Breakthrough shot appears to reverse Alzheimer’s effects in minutes
US researchers say a new therapy, currently used to treat arthritis, appears to reverse the effects of Alzheimer’s disease within minutes.
The study, published in the Journal of Neuroinflammation, details an Alzheimer’s treatment based on administering a therapeutic molecule to a single patient. It highlights the importance of certain soluble proteins, called cytokines, in Alzheimer’s disease, observers say.

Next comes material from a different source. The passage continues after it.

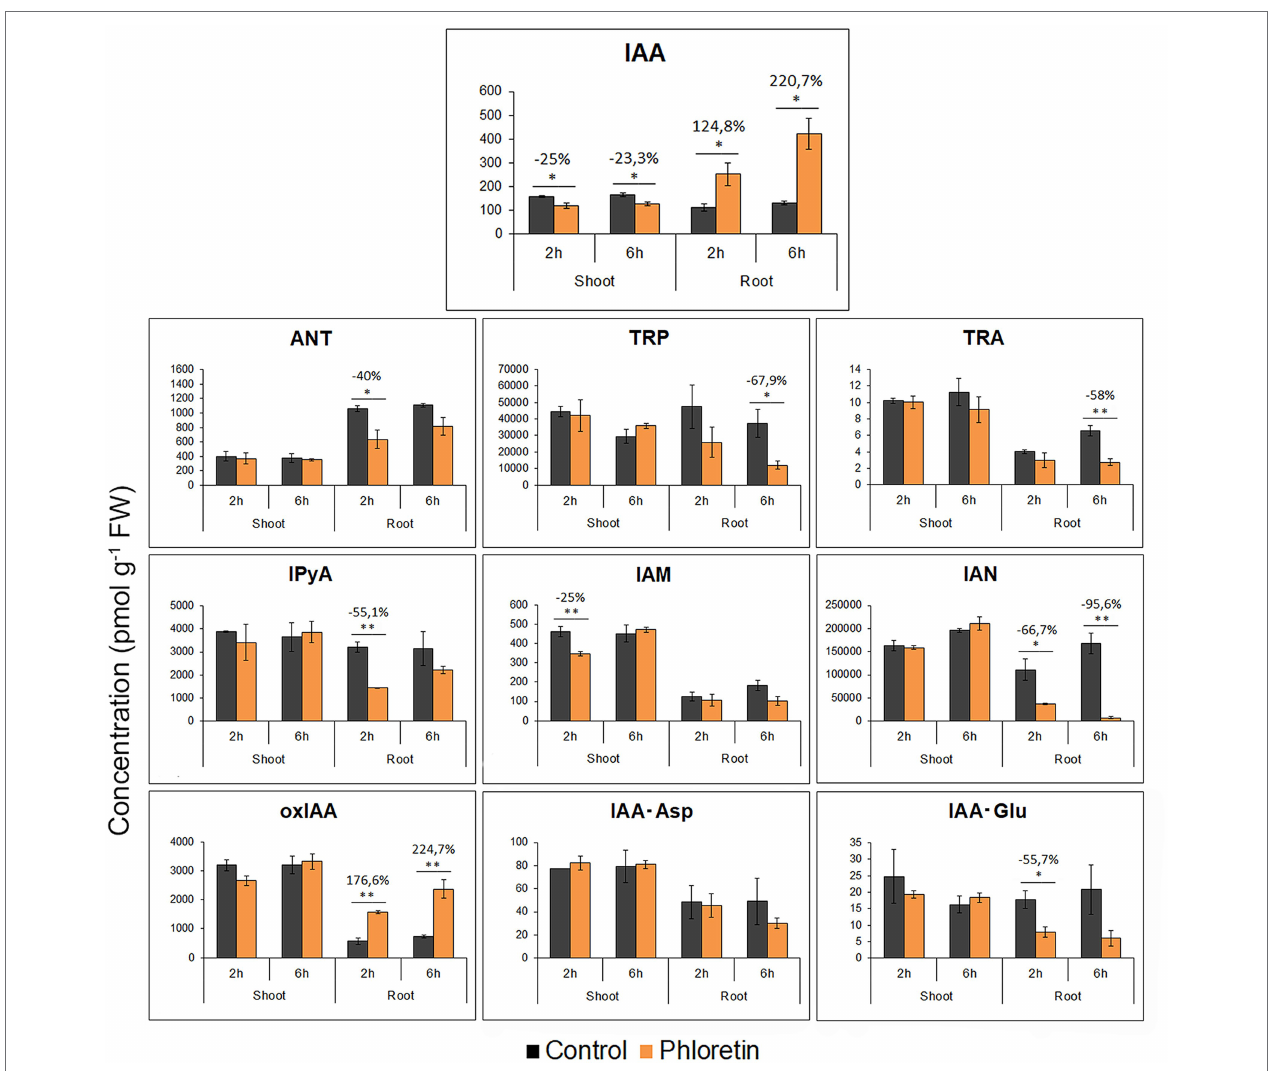
FIGURE 6 | Phloretin disturbs the auxin metabolome profile in Arabidopsis. Quantification of IAA (Indole-3-acetic acid), IAA precursors: anthranilate (ANT), tryptophan (TRP), tryptamine (TRA), indole-3-pyruvic acid (IPyA), indole-3-acetamide (IAM), indole-3-acetonitrile (IAN); IAA degradation intermediate: 2-oxindole-3- acetic acid (oxIAA); IAA conjugates: indole-3-acetylaspartic acid (IAA-Asp) and indole-3-acetylglutamic acid (IAA-Glu) in 5 days after germination (DAG)-old control seedlings or seedlings treated with 500 μ M phloretin for 2 or 6 h. Values are presented as means ± SE of three biological replicates (samples from three independent experiments). Asterisks indicate statistically significant difference at * p < 0.05 and ** p < 0.01 based on Student’s t -test, while numbers above the bars indicate the percentage of auxin metabolite content increase (+) or decrease ( − ) compared to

Testing was performed on one patient, an 81 year old physician, who could remember facts such as the current year and the state he lived in within 10 minutes of a single treatment, according to California researchers. He also could name five animals, and performed better on an arithmetic test. Before the shot, he couldn’t recall such details, they said. After the treatment he was also “noticeably calmer, less frustrated and more attentive”, the authors wrote.
“It is unprecedented that we can see cognitive and behavioural improvement in a patient with established dementia within minutes of therapeutic intervention,” said Sue Griffin, PhD, editor-in-chief of the journal. “It is imperative that the medical and scientific communities immediately undertake to further investigate and characterise the physiologic mechanisms involved.
“This gives all of us in Alzheimer’s research a tremendous new clue about new avenues of research, which is so exciting and so needed in the field of Alzheimer’s,” she said.
In the newly-heralded study, researchers focused on one cytokine, called tumor necrosis factor-alpha (TNF), which is a critical component of the brain’s immune system. Normally, TNF finely regulates the transmission of neural impulses in the brain. But the researchers hypothesised that elevated levels of TNF in Alzheimer’s disease interfere with this regulation.
The authors say their study documents a dramatic and unprecedented therapeutic effect in an Alzheimer’s patient: improvement within minutes following delivery of perispinal etanercept, which is etanercept given by injection in the spine.